In medical terms, both conditions are a delayed allergic or delayed hypersensitivity reaction which can be provoked by the interaction of both external and internal factors.

External Factors
* Climate – heat, cold, dryness
* Environmental – animal fur, synthetic fibres, plants, chemicals & cleaners
* Sunlight/ultraviolet light
* Cosmetics – make up, soaps and shampoos, facial creams
* Foods

Internal Factors
* Chronic gastrointestinal disorders
* Stress/overexertion/emotional
* Disturbed sleep patterns/insomnia
* Infections
* Metabolic disturbances
* Endocrine dysfunction

This condition is largely confined to the palms, sides of the fingers and soles of the feet where deep seated blisters occur. The blisters become enlargened, occasionally turning pusy, before eruption occurs. It is then followed by scaling and peeling of the surface. The new exposed skin is considerable “thinner” and is usually tender or even painful to touch. People who sweat profusely are more inclined to be affected and the Summer heat tends to exacerbate the condition. It has been known to heal spontaneously with the onset of Winter, only to erupt again with the onset of Summer. This cycle can continue for years.

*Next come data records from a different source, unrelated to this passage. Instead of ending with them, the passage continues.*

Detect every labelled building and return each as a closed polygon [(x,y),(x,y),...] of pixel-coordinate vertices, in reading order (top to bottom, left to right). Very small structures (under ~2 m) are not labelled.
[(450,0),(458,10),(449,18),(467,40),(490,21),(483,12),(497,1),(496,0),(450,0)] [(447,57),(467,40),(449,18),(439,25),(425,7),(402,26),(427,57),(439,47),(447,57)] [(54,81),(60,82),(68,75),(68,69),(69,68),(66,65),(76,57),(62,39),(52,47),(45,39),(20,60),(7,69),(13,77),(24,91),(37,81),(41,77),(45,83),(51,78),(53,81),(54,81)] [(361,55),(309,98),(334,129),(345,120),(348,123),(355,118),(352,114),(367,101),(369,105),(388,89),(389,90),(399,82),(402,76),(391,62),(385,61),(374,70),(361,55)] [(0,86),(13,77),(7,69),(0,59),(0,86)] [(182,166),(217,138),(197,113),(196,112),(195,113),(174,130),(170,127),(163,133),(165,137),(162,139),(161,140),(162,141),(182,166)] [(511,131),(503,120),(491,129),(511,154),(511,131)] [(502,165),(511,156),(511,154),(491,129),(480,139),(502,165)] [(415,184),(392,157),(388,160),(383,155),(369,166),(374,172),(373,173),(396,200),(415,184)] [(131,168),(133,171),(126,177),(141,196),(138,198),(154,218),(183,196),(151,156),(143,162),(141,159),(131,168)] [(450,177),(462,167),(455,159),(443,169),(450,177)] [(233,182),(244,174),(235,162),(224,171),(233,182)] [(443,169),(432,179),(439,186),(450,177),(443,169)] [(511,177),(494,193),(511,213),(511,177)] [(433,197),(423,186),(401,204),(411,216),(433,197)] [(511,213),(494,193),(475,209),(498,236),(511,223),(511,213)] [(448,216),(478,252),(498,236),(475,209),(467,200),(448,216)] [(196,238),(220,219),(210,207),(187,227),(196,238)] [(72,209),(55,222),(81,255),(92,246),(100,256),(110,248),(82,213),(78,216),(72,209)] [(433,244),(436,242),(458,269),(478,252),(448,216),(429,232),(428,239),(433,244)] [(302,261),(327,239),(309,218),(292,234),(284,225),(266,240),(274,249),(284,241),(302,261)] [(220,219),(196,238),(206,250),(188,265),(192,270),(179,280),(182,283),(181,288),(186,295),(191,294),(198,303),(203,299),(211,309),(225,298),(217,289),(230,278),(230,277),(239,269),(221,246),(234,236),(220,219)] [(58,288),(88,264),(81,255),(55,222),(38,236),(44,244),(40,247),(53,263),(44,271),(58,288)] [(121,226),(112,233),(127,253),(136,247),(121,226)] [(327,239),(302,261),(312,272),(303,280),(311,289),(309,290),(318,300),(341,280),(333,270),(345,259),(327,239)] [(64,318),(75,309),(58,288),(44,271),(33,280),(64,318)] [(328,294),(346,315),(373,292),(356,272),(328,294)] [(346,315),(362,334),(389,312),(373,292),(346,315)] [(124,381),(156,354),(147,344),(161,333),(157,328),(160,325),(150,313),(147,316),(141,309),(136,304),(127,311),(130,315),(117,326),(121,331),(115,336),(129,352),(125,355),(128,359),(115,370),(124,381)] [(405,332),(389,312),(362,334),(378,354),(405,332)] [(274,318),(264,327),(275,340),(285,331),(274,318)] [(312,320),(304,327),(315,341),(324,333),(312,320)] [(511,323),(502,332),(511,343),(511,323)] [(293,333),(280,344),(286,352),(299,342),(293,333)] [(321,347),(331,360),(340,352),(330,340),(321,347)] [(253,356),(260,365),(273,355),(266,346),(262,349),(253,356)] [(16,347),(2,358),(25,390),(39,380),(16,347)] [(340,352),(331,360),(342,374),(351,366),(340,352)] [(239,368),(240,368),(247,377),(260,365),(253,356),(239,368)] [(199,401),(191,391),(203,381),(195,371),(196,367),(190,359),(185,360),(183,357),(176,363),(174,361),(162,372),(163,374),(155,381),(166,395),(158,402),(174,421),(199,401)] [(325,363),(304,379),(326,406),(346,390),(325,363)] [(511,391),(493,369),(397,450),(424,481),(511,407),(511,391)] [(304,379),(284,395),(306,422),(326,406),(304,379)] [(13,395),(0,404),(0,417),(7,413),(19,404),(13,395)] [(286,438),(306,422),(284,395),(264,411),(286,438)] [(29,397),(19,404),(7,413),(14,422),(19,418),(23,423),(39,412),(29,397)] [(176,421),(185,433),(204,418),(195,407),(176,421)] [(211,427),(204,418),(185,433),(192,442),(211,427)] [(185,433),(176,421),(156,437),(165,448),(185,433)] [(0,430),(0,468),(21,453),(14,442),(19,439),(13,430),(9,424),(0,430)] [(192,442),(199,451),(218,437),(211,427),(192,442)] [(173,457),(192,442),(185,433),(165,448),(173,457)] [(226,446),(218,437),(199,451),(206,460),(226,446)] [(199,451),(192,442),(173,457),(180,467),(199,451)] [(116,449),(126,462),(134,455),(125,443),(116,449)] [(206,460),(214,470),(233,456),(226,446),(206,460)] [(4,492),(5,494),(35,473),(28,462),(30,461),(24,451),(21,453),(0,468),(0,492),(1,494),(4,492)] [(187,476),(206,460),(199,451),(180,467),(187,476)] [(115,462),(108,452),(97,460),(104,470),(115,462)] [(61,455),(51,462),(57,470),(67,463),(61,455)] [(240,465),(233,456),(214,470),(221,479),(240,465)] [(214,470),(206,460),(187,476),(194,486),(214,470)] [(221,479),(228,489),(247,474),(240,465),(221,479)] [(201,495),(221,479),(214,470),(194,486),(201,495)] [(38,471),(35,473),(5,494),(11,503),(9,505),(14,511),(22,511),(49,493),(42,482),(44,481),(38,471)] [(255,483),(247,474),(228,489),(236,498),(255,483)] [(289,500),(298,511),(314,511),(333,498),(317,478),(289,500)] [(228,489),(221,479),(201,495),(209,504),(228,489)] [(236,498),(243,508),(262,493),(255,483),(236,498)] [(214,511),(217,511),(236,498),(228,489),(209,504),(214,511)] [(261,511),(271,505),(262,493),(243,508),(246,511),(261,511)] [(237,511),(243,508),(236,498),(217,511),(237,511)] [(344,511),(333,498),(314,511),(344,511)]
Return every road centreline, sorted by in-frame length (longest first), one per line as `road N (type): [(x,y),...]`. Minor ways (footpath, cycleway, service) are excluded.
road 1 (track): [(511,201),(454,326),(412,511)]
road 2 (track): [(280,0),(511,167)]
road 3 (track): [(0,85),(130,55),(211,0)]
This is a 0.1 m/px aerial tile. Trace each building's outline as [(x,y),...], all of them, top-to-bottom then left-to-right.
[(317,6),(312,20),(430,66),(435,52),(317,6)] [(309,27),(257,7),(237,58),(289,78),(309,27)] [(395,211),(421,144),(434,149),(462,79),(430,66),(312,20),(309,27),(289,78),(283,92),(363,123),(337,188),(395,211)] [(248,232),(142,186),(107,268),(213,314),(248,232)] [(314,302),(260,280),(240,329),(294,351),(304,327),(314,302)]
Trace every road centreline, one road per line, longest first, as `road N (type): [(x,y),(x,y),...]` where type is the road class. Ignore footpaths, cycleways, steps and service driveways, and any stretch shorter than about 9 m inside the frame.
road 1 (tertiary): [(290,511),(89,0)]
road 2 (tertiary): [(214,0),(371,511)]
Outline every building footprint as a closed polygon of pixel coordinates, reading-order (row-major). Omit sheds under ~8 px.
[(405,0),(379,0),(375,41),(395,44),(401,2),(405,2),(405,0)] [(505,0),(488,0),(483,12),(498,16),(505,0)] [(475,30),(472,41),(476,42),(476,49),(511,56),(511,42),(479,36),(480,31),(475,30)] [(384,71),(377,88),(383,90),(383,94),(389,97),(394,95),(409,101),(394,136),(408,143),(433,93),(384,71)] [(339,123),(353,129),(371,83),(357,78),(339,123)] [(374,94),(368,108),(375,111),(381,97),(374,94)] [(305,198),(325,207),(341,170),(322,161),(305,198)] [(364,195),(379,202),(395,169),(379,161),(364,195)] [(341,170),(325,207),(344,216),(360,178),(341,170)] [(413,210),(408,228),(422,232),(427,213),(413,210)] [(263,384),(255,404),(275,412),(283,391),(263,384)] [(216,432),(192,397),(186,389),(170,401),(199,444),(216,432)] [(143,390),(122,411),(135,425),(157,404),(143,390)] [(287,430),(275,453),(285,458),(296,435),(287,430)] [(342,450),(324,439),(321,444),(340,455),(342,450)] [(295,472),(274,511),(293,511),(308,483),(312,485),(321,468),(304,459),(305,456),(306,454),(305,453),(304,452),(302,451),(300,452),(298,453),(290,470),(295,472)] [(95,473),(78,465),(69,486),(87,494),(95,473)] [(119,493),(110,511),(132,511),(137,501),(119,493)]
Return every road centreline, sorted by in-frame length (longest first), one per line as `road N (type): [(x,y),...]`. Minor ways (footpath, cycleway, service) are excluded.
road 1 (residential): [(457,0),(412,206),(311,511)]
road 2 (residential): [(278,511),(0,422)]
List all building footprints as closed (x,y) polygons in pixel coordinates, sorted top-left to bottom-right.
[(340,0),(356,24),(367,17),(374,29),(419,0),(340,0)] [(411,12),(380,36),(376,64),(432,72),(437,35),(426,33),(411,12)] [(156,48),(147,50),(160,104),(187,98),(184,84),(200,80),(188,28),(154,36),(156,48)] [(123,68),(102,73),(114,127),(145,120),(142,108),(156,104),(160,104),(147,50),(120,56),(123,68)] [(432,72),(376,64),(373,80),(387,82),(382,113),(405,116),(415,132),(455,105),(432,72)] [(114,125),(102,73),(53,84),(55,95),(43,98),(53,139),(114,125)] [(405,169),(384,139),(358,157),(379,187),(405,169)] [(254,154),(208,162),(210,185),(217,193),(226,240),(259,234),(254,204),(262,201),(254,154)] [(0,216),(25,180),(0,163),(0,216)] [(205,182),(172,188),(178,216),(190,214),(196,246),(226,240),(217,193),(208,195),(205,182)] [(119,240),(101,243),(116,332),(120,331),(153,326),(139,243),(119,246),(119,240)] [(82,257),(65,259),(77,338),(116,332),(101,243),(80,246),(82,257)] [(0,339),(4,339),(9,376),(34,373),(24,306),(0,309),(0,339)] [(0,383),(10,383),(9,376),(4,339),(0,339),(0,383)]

It is usually rare in a person under the age of 10 and has usually presented itself before the age of 40. In severe cases, secondary infections of the blisters can occur. This may result in Lymphangitis, causing red streaks to travel up the arm and/or legs. In these cases “anti-biotic” treatment may be required for the treatment of the infection.

In patients with chronic, recurring presentations, the nail may show dystrophic changes. These include irregular transverse ridging, pitting, thickening and discolouration.